El gato de Gayer-Anderson
La gente suele llegar al Museo Británico, en Londres, con la mirada entrenada para buscar la Piedra de Rosetta. Sala 4, bien resaltada en el folleto explicativo. Es la pieza más visitada, un imán de turistas que levantan celulares y se acercan a los jeroglíficos intentando descifrar el misterio. Pero basta desviarse unos metros para encontrar, casi en penumbra, al gato de Gayer-Anderson. No tiene la monumentalidad de un obelisco ni la fama de una momia de algún faraón y, sin embargo, se roba las miradas con un magnetismo distinto: el de una criatura sentada, quieta, que parece estar esperando desde hace veinticinco siglos. Cuarenta y dos centímetros de altura, casi como un gato real, esta figura de bronce nació como una de las representaciones de la diosa Bastet, protectora de los hogares y los templos. Otras veces, la diosa se manifiesta como una mujer con cabeza de gato llevando la cruz de la vida egipcia en su mano o un instrumento musical. Siempre es una diosa maternal, a diferencia de su contraparte, la diosa Sekhmet, una leona más agresiva.
Historia de la pieza
La historia de esta pieza, como muchas de este museo, es también la de un exilio. Encontrada en Egipto, la pieza data del 600 antes de Cristo y viajó siglos después a Londres de la mano del coronel Robert Grenville Gayer-Anderson, un médico militar obsesionado con coleccionar pequeñas esculturas, joyas y cerámicas egipcias, las que exhibía en su casa de El Cairo, hoy conocida como el Museo Gayer-Anderson.
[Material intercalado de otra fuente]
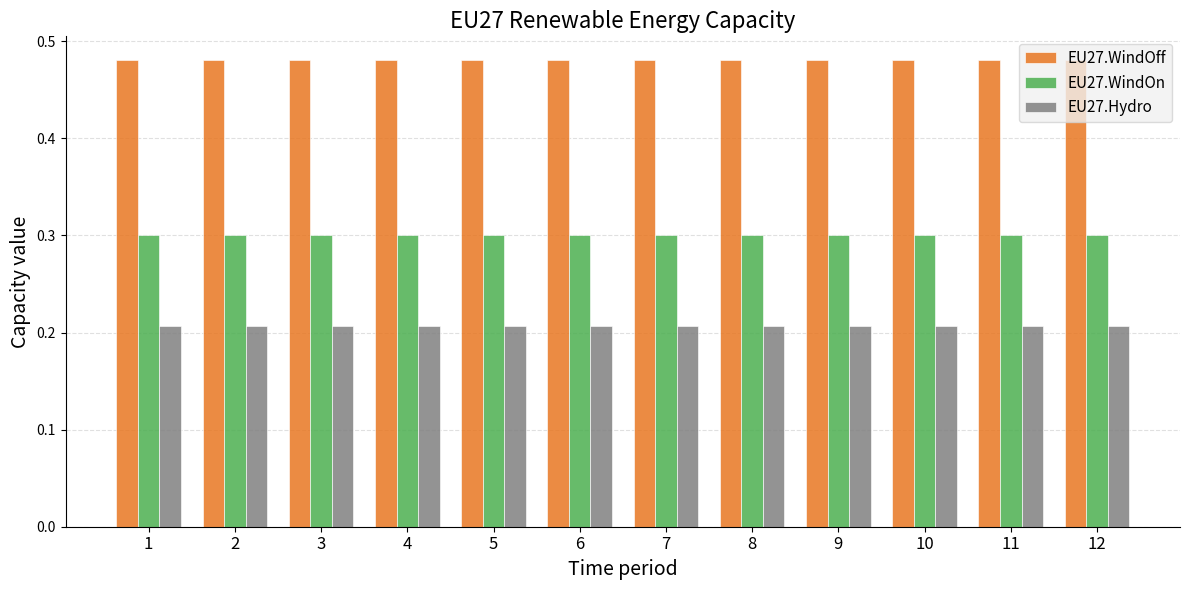

What is the difference between the highest and lowest values at 12?

0.3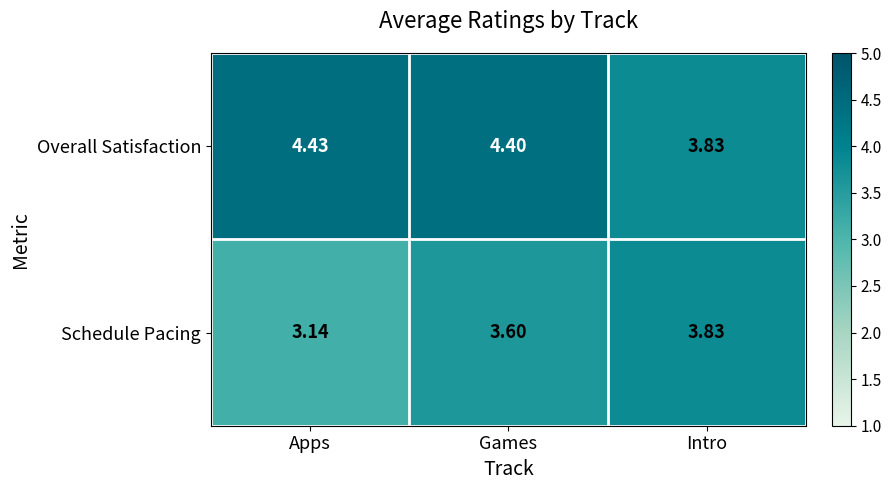

How many series are shown in this chart?

2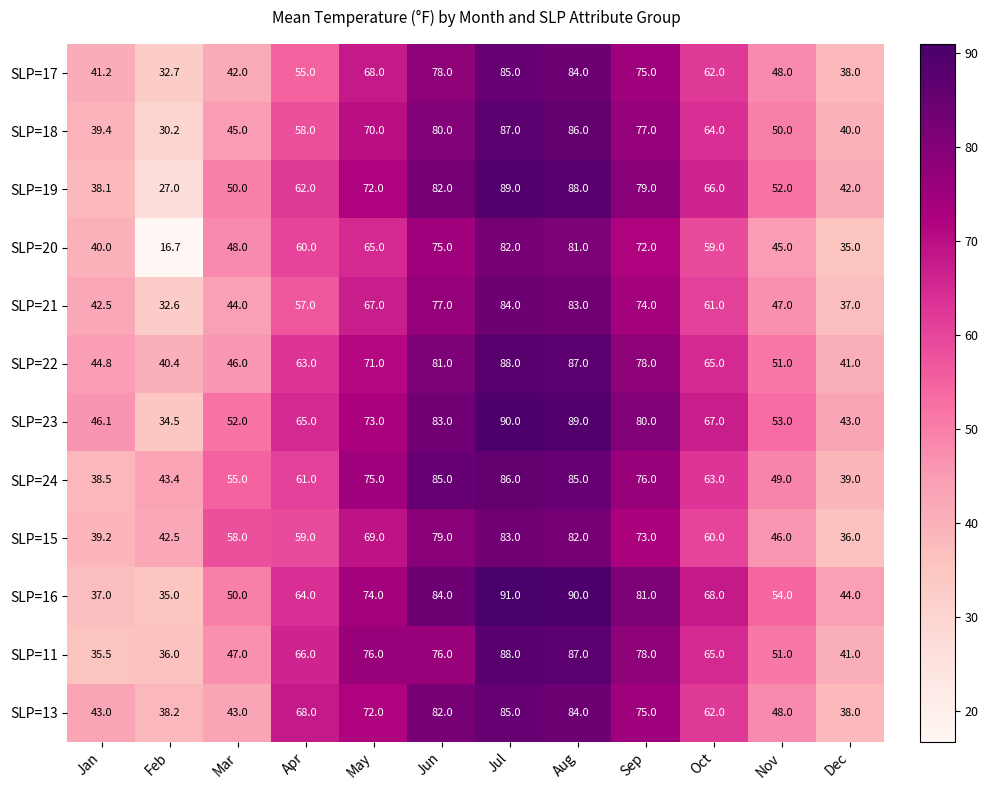

What is the difference between the maximum and minimum values in the SLP=15 series?

47.0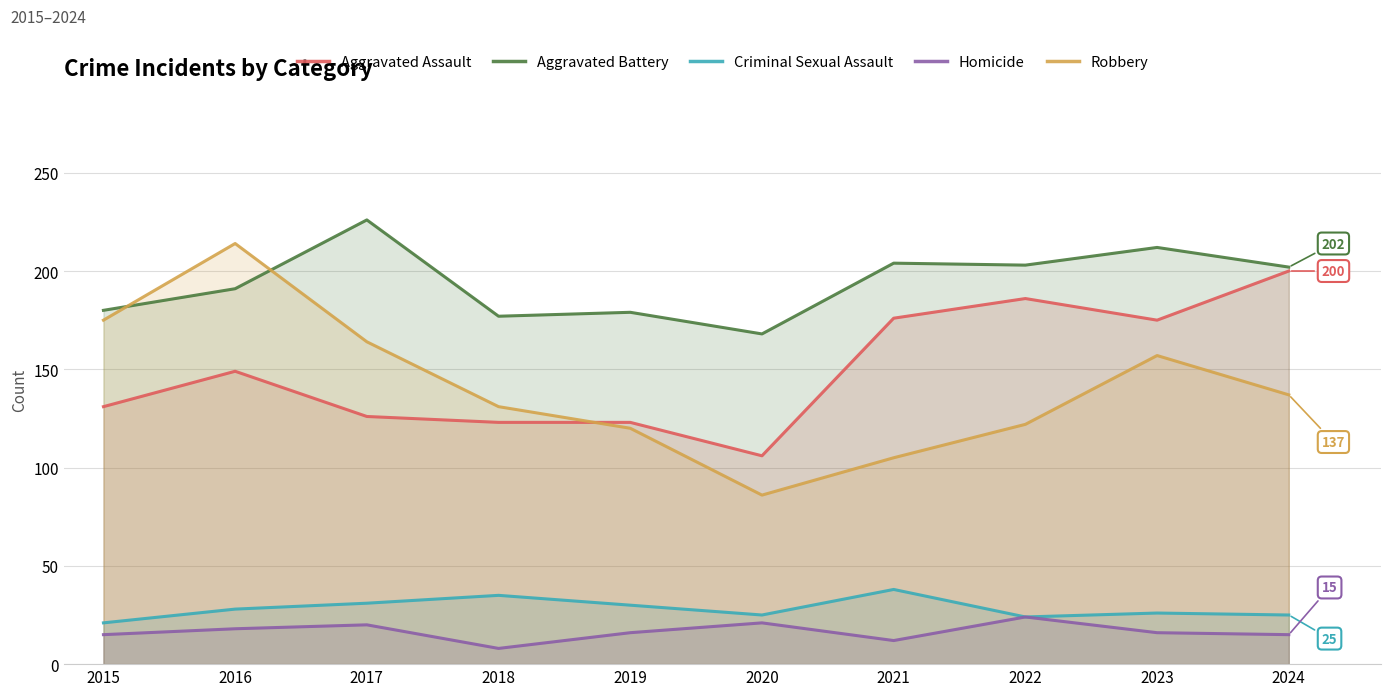

What is the difference between the maximum and minimum values in the Aggravated Battery series?

58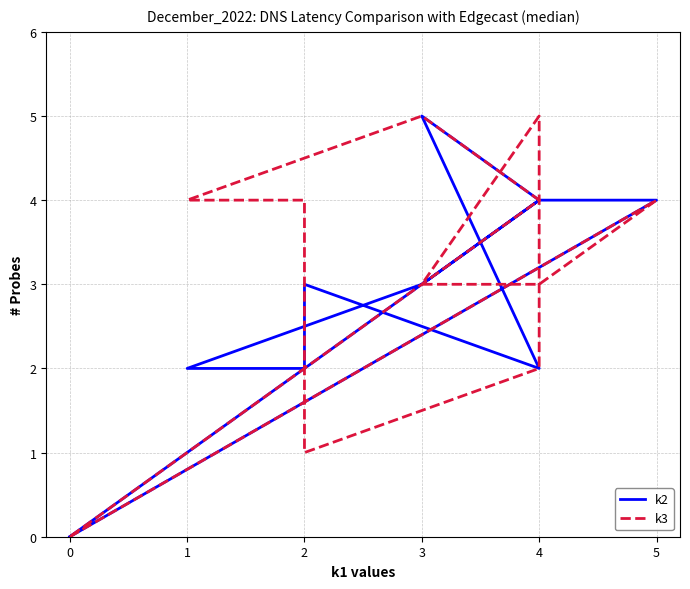

How many data points in k3 are above 4?

2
Presencia en el Museo Británico
Desde 1939, el felino habita el Museo Británico, donde miles de turistas pasan frente a él sin advertir que, en realidad, el gato los está mirando a ellos. El gato se sienta sobre sus patas traseras, mirando serenamente hacia adelante, con su cola enrollada a un lado. Los ojos que dominan su rostro seguramente tuvieron incrustaciones de alguna piedra preciosa o cristal de roca. En algún momento, alguien decidió adornarlo con aretes de oro (incluso uno en su nariz) y un pectoral de plata. En su cabeza y pecho están posados dos escarabajos simbolizando el renacer, y el ojo de Horus (también en el pecho) invoca la protección y la curación.
Encuentros personales
Tengo una foto de mi primer encuentro con el gato de Gayer-Anderson. Estoy mirándolo hipnotizada a través de la vitrina. Sé que es una de las figuras mejor conservadas del Antiguo Egipcio, y aunque pequeña, una de las obras maestras del museo. “Es igual a Lili”, estaba empezando a decir, cuando vi que mi marido me fotografiaba del otro lado de la vitrina. Le doy vueltas y lo observo desde cada uno de sus ángulos. Si bien mirarlo a los ojos de frente y recorrer todos los detalles es una verdadera travesía, es el perfil del gato de Gayer-Anderson lo que más me atrapa. Lo miro y espero que se mueva, que cierre sus ojos para protegerse del sol o empiece a lamerse el pelaje en uno de sus baños matinales. La Piedra de Rosetta promete descifrar un lenguaje perdido; el gato, en cambio, no explica nada, solo observa. Y esa es su trampa: uno se siente traducido, descifrado, bajo sus ojos, hoy huecos.
Reflexiones finales
En la mesa de luz, algunas noches, Lili ensaya su particular vigilia. Bastet velaba contra las serpientes y los malos espíritus. Yo solo le pido que espante las sombras del desvele y que me regale la certeza de que no estoy sola en la noche. Con suerte vendrá a ronronear a mi lado y me volveré a dormir.